Less is more does not come solely from the engineering side of things, it only thrives where it aligns with the whole business as a cohesive unit. Whatsapp, Instagram, and Plenty of Fish are consumer mobile apps that demand very little customization compared to the world of B2B that we are in. SAP has thousands of developers - not Techcrunch headline material - yet denying so is to deny the laws of physics.
There were some interesting leads that we kept hearing about, but otherwise, Q2 ended on an eerily uneventful note. Little did we know, this was the night before the storm.
Growing pains
Then came Q3 in a way we could not have expected. The traffic that has not slowed down in previous quarters then gained even more momentum. Malls in the US and EU were shutting down and likely remained so over the holiday season due to concerns about spreading the virus (it indeed happened). People turned their compulsive buying online. Good times if your business is centered around tracking and analyzing e-commerce shipments. There was only one little convenience. The data stream flooded through us with all the force of the mighty Mekong before people built all those dams over her.
Having invested in a horizontally-scale application layer, our journey to scalability was a walk in the park. Except for trees, the park had carnivorous ents, pedestrian Nazguls, and birds fell beasts. The squirrels were cool, they probably just had rabies. The walkthrough Mordor taught me about growing pains more than all my teenage years combined.

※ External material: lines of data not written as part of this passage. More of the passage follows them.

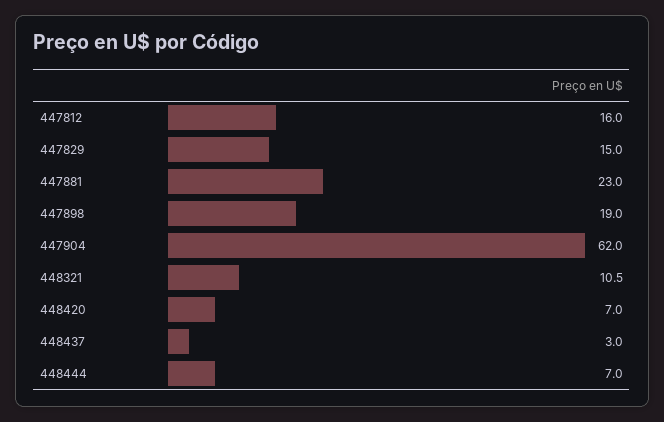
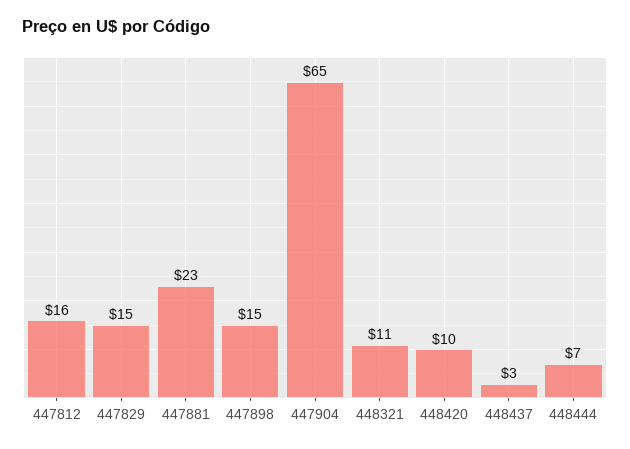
447898: 19 -> 15
447904: 62 -> 65
448420: 7 -> 10

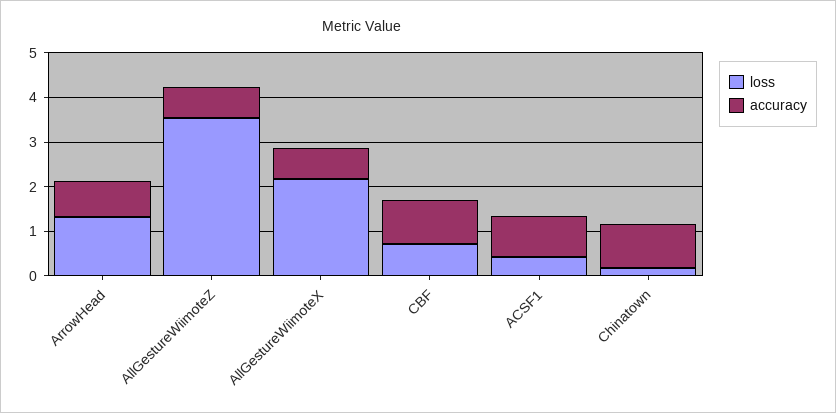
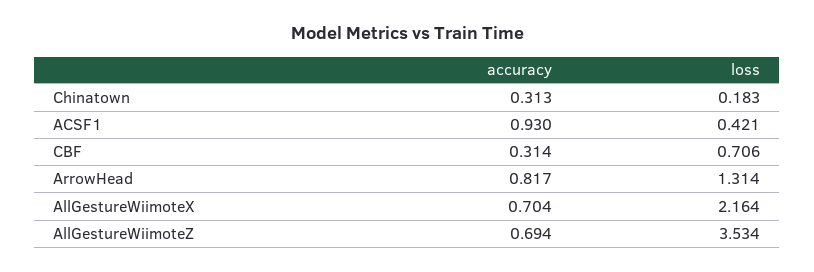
accuracy, CBF: 1 -> 0.314
accuracy, Chinatown: 1 -> 0.313

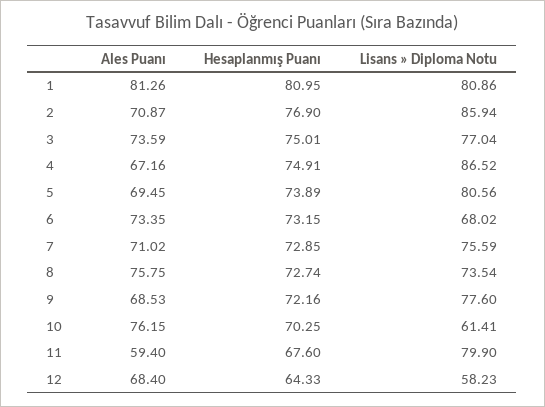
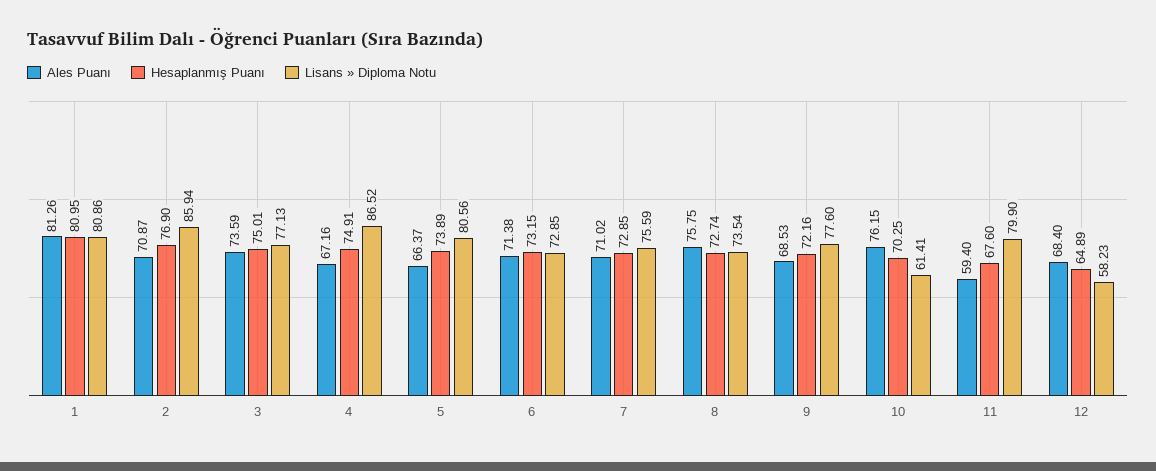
Lisans » Diploma Notu, 3: 77.04 -> 77.13
Ales Puanı, 5: 69.45 -> 66.37
Ales Puanı, 6: 73.35 -> 71.38
Lisans » Diploma Notu, 6: 68.02 -> 72.85
Hesaplanmış Puanı, 12: 64.33 -> 64.89

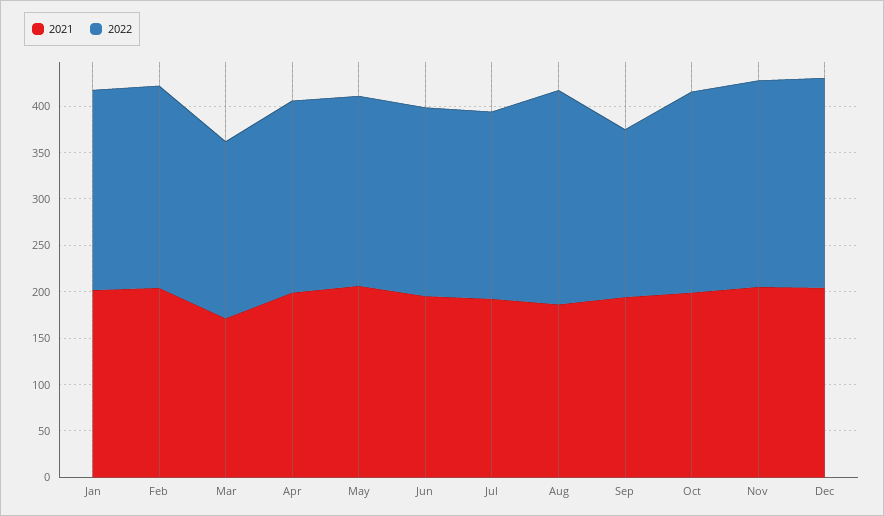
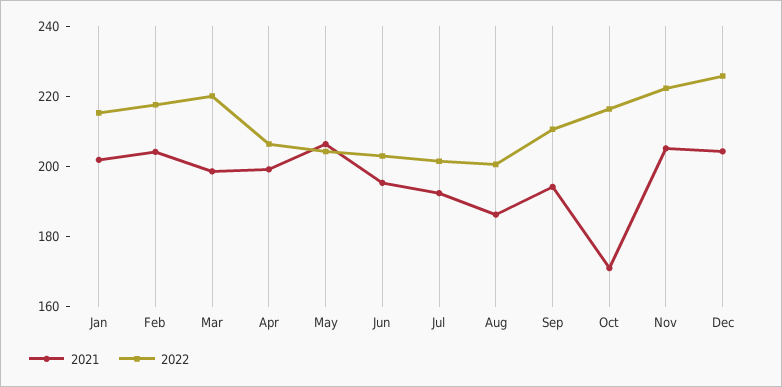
2021, Mar: 170 -> 200
2022, Mar: 190 -> 220
2022, Aug: 230 -> 200
2022, Sep: 180 -> 210
2021, Oct: 200 -> 170

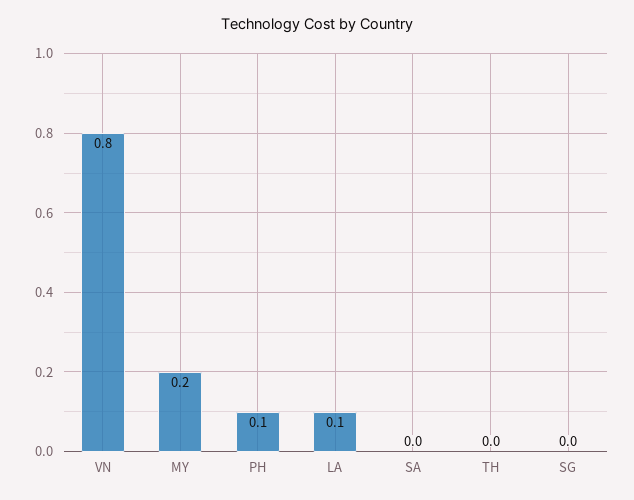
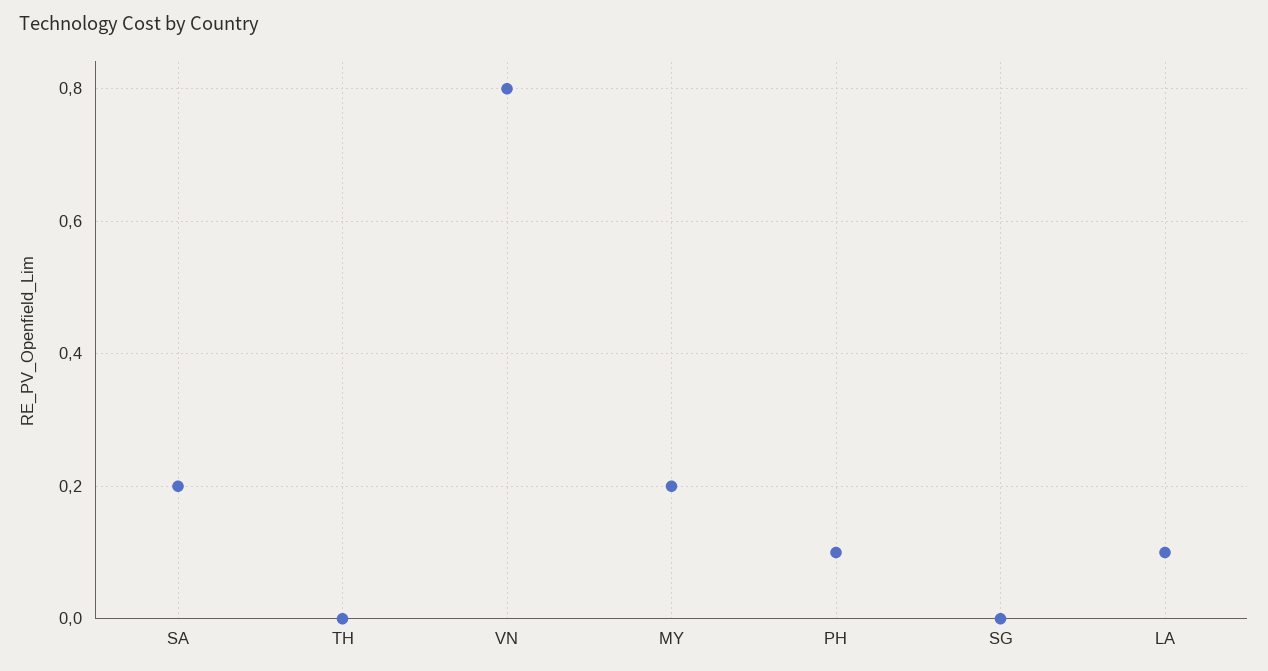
SA: 0 -> 0.2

- Lack of imagination. As much as the growth was welcomed, we did not successfully foresee the full impact of such growth on the system.
- Lack of experience and expertise. When incidents happened, we did not know what to do, not immediately, and not fluently executed. Various types of database lock, Kafka data corruption, and Flink zombie jobs all happened for the first time to all of us.
- Lack of infrastructure investment. The list of tech-debt was ever-growing, and the development of internal tooling came too little and too late.
The aftermath
- We transformed the functional engineering team into cross-functional squads just days before the country entered lockdown.
- We now have a CS team that collectively covers 24 hours of a day and a stronger presence in the EU while the common situation of the industry is to contract inwards.
- Our SLA went from best-attempt to actual tangible values. A move that increased the excitement of the sales team ten folds, the exact amount it decreased from my engineering team. A striking example of conservation of happiness.
- We ended up overshooting the break-even plan 2x.